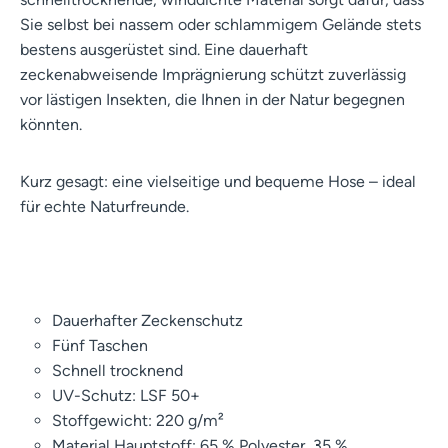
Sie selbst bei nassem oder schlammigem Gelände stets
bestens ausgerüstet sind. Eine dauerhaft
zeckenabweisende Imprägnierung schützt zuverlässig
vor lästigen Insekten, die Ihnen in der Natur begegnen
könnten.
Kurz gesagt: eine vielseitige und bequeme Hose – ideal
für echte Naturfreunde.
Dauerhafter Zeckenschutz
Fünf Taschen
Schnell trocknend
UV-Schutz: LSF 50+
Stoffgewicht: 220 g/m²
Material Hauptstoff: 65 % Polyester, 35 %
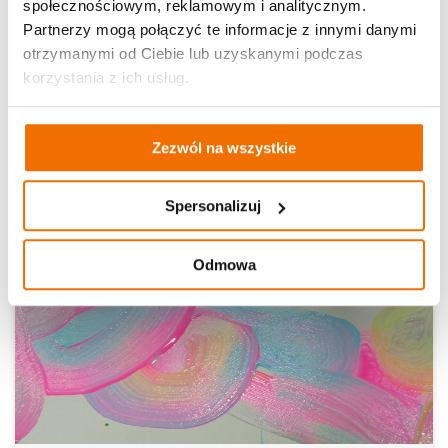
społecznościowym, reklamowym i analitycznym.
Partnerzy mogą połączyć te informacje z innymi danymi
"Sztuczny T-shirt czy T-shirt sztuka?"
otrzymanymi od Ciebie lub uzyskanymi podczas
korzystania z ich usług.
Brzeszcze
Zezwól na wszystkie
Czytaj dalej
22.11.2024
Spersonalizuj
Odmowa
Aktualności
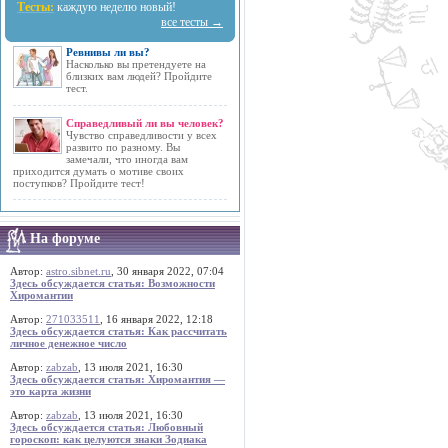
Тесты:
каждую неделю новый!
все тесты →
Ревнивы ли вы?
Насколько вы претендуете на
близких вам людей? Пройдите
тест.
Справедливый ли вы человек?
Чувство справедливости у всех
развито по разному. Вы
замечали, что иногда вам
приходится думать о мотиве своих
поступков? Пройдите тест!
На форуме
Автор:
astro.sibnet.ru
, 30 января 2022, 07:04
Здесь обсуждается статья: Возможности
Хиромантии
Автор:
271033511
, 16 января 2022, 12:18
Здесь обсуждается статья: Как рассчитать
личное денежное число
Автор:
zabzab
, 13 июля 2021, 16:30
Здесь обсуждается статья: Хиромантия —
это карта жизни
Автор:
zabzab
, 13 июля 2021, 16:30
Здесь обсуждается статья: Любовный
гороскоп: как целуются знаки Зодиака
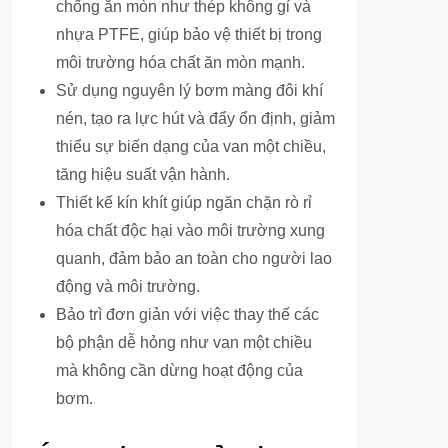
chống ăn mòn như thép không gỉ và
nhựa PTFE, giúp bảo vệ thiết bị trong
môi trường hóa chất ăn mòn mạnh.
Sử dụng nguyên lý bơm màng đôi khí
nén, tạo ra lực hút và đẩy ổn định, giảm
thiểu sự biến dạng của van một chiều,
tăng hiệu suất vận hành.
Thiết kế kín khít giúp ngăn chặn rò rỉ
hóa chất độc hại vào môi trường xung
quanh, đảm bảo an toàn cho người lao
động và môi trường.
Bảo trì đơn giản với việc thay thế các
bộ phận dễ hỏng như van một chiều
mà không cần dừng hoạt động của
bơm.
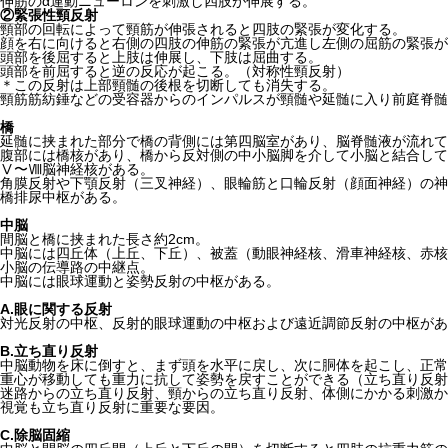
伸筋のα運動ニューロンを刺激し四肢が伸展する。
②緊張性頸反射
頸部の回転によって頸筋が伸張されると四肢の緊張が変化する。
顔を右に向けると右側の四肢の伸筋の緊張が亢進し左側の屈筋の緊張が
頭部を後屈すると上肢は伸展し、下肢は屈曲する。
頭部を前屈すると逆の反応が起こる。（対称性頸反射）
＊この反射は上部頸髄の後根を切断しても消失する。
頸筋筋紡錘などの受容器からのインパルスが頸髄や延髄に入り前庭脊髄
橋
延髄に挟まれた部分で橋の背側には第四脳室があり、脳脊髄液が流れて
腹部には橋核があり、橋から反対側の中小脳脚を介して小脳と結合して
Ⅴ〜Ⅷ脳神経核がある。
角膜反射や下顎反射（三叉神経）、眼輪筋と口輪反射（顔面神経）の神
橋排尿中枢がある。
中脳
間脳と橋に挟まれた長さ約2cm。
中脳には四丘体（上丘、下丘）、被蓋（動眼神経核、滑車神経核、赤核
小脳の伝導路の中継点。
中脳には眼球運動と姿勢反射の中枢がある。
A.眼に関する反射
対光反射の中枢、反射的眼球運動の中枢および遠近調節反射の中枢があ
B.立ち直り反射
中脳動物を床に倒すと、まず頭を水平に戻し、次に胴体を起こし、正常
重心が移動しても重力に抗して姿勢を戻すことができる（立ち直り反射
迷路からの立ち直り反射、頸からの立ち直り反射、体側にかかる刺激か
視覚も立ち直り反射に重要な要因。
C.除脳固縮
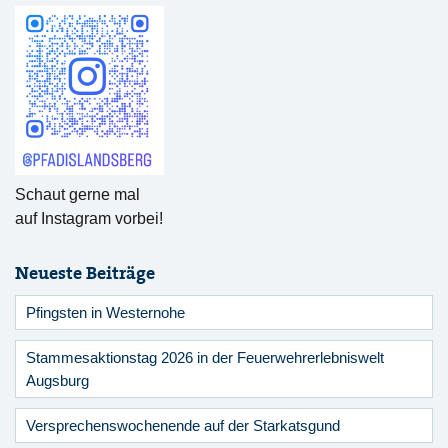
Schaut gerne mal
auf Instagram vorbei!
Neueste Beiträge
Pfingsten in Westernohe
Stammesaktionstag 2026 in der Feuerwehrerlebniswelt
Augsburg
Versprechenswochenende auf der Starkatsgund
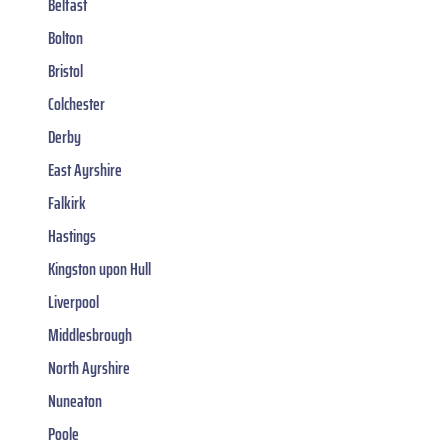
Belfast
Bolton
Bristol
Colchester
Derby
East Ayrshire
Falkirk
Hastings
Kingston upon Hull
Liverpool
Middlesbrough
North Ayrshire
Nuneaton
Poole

Task details> Reproduce only the lines from the beginning of the data through the line that contains "für echte Naturfreunde.", both included, and please drop the pictures.

Exercise solution>
Sie selbst bei nassem oder schlammigem Gelände stets
bestens ausgerüstet sind. Eine dauerhaft
zeckenabweisende Imprägnierung schützt zuverlässig
vor lästigen Insekten, die Ihnen in der Natur begegnen
könnten.
Kurz gesagt: eine vielseitige und bequeme Hose – ideal
für echte Naturfreunde.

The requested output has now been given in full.